Speculation has swirled for months that Trump might fire Mueller, and even the president’s own reassurances to the contrary have not quieted those fears. The anxieties rose as Mueller’s investigation led to indictments or guilty pleas from four Trump campaign associates, including former campaign manager Paul Manafort, who faces federal charges for alleged money laundering and financial fraud, and former national security adviser Michael Flynn, who pled guilty to lying to the FBI about contacts with Russia during Trump’s presidential transition.
As the charges came down, fears arose that Trump might pardon his supporters, as he did earlier this year for former Arizona sheriff Joe Arpaio, who had endorsed Trump’s candidacy. The White House has said Trump has no pardoning plans, but his interest in learning about his pardoning powers is well-known, and there is nothing in the Constitution that would explicitly stop him from pardoning his associates. A potential pardon would likely lead to an unprecedented legal saga that could end up in the Supreme Court.
Trump has made no attempt to hide his disdain for Mueller’s probe, calling it a “witch hunt” and stepping up his criticism in recent weeks of his own intelligence agencies.
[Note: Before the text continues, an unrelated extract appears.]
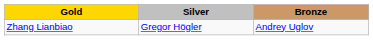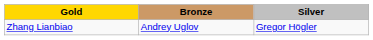columns swapped: Silver <-> Bronze
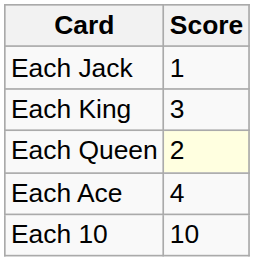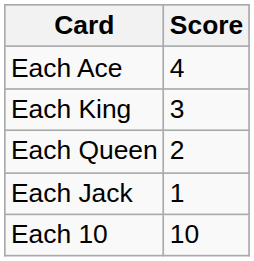rows swapped: Each Ace <-> Each Jack
Each Queen | Score: lightyellow background -> no background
Trump spent the weekend waging a Twitter war on FBI Deputy Director Andrew McCabe, whom he accused of colluding with Hillary Clinton’s campaign.
“How can FBI Deputy Director Andrew McCabe, the man in charge, along with leakin’ James Comey, of the Phony Hillary Clinton investigation (including her 33,000 illegally deleted emails) be given $700,000 for wife’s campaign by Clinton Puppets during investigation?” Trump wrote in one tweet, referring to McCabe’s wife Dr. Jill McCabe, who ran an unsuccessful Virginia state senate campaign in 2015 and received close to $700,000 from Democratic groups. But none of the cash came from the Clinton family.